This section documents a test conducted while XUDP's congestion avoidance and retransmission algorithms were still in their infancy.
The test utilized the simple data streaming application described in chapter 6, sending 1MB of data as a continuous stream of 10,240 byte RELIABLE parcels. Table 8.1 lists the statistical results.
|Total Data Acknowledged||516.100 KBytes|
|Total Transmission Time||54.215 seconds|
|Network Bandwidth Utilization||9.520 KBytes/second|
|Average Round Trip Time||103.6 milliseconds|
|Average Window Size||3.9 packets|
The total data acknowledged for this connection was 516.1KBytes only due to a timeout that had been set to end the transfer after almost a minute; witness that the total transmission time is 54 seconds. As should be evident by now, these results indicate a truly shoddy performance, with a round trip time of over 100ms and an average bandwidth utilization of 9.5KBytes/second. In fact, this session used under 1% of the total available 10Mbps bandwidth.

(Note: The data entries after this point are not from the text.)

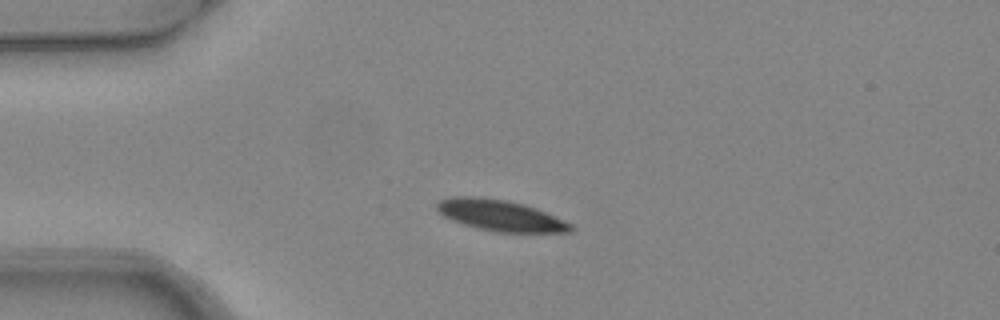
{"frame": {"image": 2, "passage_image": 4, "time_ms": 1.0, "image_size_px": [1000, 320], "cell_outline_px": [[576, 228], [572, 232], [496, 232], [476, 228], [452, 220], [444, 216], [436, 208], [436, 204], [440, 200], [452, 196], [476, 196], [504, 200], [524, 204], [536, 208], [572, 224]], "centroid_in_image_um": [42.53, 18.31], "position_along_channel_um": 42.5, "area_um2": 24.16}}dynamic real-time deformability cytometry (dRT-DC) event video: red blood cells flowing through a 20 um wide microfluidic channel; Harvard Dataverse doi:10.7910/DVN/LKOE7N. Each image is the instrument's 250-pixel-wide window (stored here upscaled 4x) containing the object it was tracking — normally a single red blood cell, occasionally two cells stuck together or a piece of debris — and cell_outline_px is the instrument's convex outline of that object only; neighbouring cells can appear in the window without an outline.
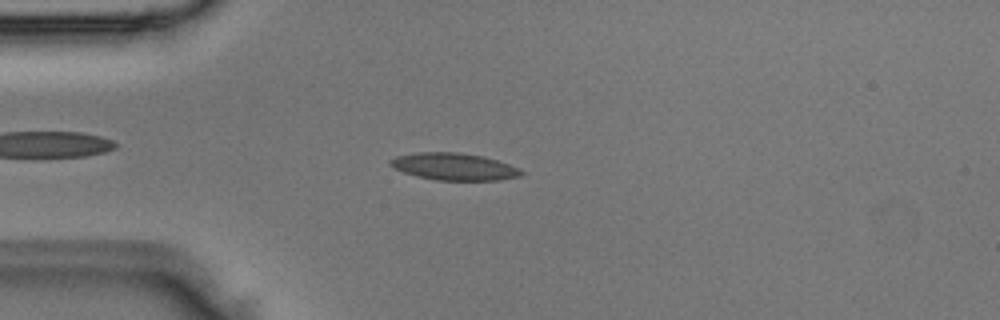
{"species": "Egyptian fruit bat (a non-hibernating species)", "species_latin": "Rousettus aegyptiacus", "temperature_condition": "room temperature", "stored_images_in_passage": 4, "camera_frame_rate_fps": 3000, "um_per_image_px": 0.085, "animal": {"sex": "male"}, "frame": {"image": 1, "passage_image": 3, "time_ms": 0.667, "image_size_px": [1000, 320], "cell_outline_px": [[524, 172], [520, 176], [500, 180], [436, 180], [404, 172], [388, 164], [388, 160], [396, 156], [416, 152], [460, 152], [484, 156], [508, 164]], "centroid_in_image_um": [38.57, 14.15], "position_along_channel_um": 46.4, "area_um2": 20.52}}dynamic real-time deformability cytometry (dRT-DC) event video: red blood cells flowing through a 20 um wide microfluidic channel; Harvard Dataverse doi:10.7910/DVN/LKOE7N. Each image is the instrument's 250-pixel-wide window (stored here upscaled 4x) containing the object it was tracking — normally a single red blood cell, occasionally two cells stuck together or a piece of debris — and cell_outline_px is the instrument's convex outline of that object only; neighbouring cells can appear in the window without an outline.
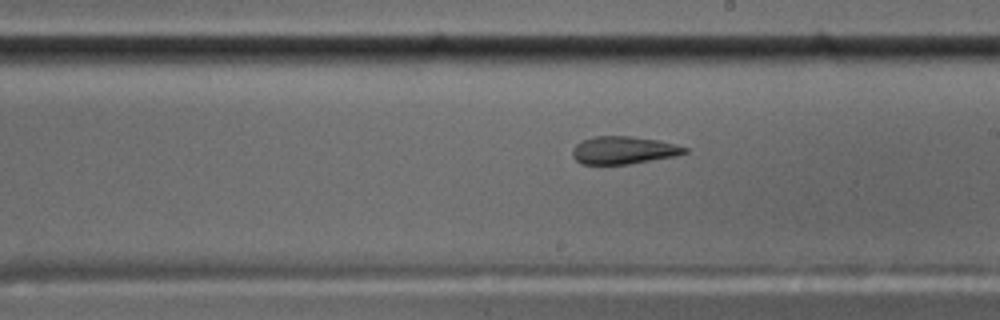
{"species": "common noctule bat (a hibernating species)", "species_latin": "Nyctalus noctula", "temperature_condition": "cold", "stored_images_in_passage": 57, "camera_frame_rate_fps": 3000, "um_per_image_px": 0.085, "animal": {"sex": "male", "body_mass_g": 17.5, "forearm_length_mm": 52.3}, "frame": {"image": 1, "passage_image": 33, "time_ms": 10.667, "image_size_px": [1000, 320], "cell_outline_px": [[688, 152], [676, 156], [628, 164], [580, 164], [572, 156], [572, 148], [580, 140], [592, 136], [632, 136], [656, 140], [676, 144], [688, 148]], "centroid_in_image_um": [52.97, 12.76], "position_along_channel_um": 236.0, "area_um2": 18.26}}
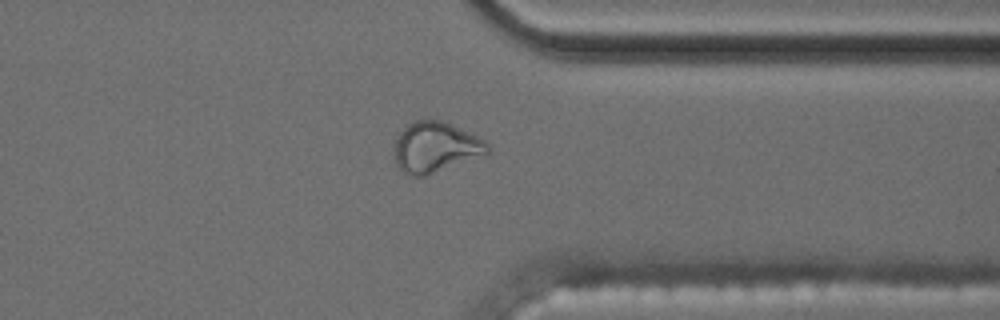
{"frame": {"image": 2, "passage_image": 45, "time_ms": 14.667, "image_size_px": [1000, 320], "cell_outline_px": [[488, 152], [424, 176], [412, 176], [404, 172], [396, 164], [396, 136], [408, 124], [416, 120], [440, 120], [452, 124], [484, 140], [488, 144]], "centroid_in_image_um": [36.98, 12.49], "position_along_channel_um": 374.4, "area_um2": 26.53}}
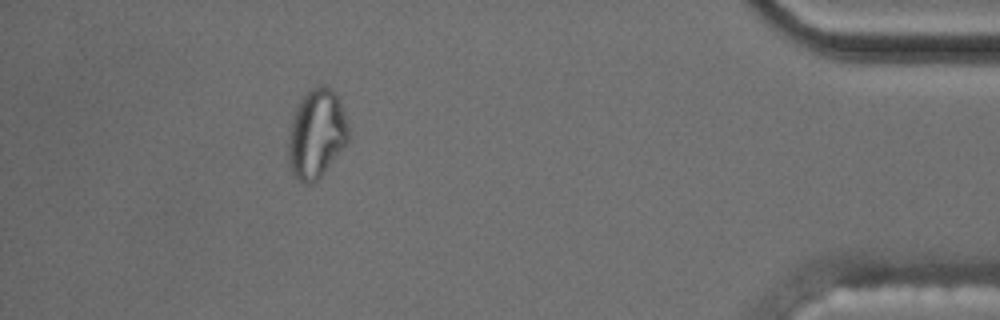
{"frame": {"image": 3, "passage_image": 52, "time_ms": 17.0, "image_size_px": [1000, 320], "cell_outline_px": [[348, 140], [324, 172], [316, 180], [308, 184], [304, 184], [292, 172], [288, 164], [288, 136], [292, 116], [304, 92], [308, 88], [316, 84], [324, 84], [340, 100], [344, 112], [348, 128]], "centroid_in_image_um": [26.86, 11.33], "position_along_channel_um": 408.3, "area_um2": 31.1}, "authors_computed_cell_mechanics": {"area_um2": 19.1318, "velocity_mm_per_s": 3.5145, "shape_relaxation_time_tau1_ms": null, "shape_relaxation_time_tau2_ms": 1.7276, "deformation_change_tau1": null, "deformation_change_tau2": 0.0899}}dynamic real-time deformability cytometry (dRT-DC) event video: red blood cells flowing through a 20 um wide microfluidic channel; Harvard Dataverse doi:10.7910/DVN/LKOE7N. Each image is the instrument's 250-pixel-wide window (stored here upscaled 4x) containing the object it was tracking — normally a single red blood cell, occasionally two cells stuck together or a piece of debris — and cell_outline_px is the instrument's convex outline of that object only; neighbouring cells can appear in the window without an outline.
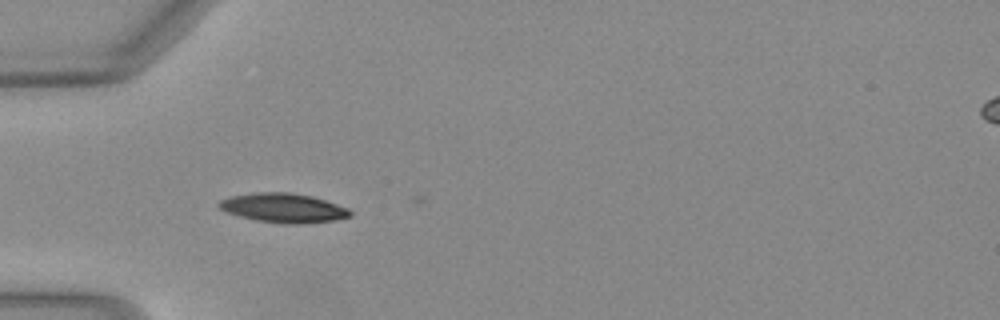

Figure 8.1 shows a plot of the total bytes of data acknowledged versus time in milliseconds. If this graph were representative of a perfect transfer, it would consist of a solid line that begins at the origin and extends to the top, right hand corner with a decidedly shorter time axis. This particular graph is obviously departing a lot from the ideal case.
To understand this graph, consider a case where a file transfer only totals three bytes in length. If the first byte is acknowledged at t=1ms, the second byte, for a total of two, at t=2ms and the third, for a total of three, at t=3ms, the graph would consists of three points tracing out a diagonal straight line as the previous paragraph explained.
Interestingly, on this type of graph, the instantaneous bandwidth utilization can be determined as the derivative; the average bandwidth over a given unit of time can be found from the slope. More vertical slopes correspond to higher bandwidth utilization.
To understand the jagged nature of figure 8.1 we need to look toward the next graph of round trip times, figure 8.2.
The round trip time graph has time on both axes. Each point on the graph is the time between a packet leaving the sending side and the reception of an acknowledgment for that packet at the sending side on the Y axis and the approximate time (quantized to 20ms) that it took the packet's acknowledgment to arrive from the beginning of the entire session shown on the X axis. The ideal graph here is a flat distribution of points as close to the bottom (X axis) as possible, indicating similar and low round trip times for all the packets. For example, if a packet's acknowledgment arrived at the sender 100ms from the start of the connection and the round trip time for the packet was 10ms, the packet would be plotted as a dot at (100ms, 10ms).
Figure 8.2 shows a surprising plateau at approximately 100ms, an extremely high RTT for 10Mbps Ethernet. After much searching, the culprit was determined to be a faulty ``Nagle'' (in this case a delayed acknowledgment) algorithm. In the Transmission Control Protocol, to avoid sending small amounts of data, the protocol would store the data and try to clump additional pieces of outgoing data onto it until a maximum-sized packet was formed; if an acknowledgment for something is received, the algorithm transmitted all of the stored data. Earlier versions of this algorithm utilized a fixed time delay for clumping data together, if the time expired, the data was sent. In the case of XUDP's algorithm, it implemented a fixed, 100ms delay. Packet and parcel acknowledgments would build up in the queues and only get sent every 100ms, accounting for the slightly greater than 100ms round trip time. This algorithm was subsequently removed from the implementation.
The final graph, figure 8.3, is interesting at best, and shows the extreme flaws in this version of the XUDP server. Plotted here are the number of packets in the network, versus time, as predicted by the size of the congestion window. This graph, if perfect, would show a gently sloping line up to a maximum, where it would stay unless congestion avoidance kicks in. What the graph of figure 8.3 shows indicates that the network is getting filled in quick bursts, followed by long periods of time when only one packet exists in the network. This is far from optimal.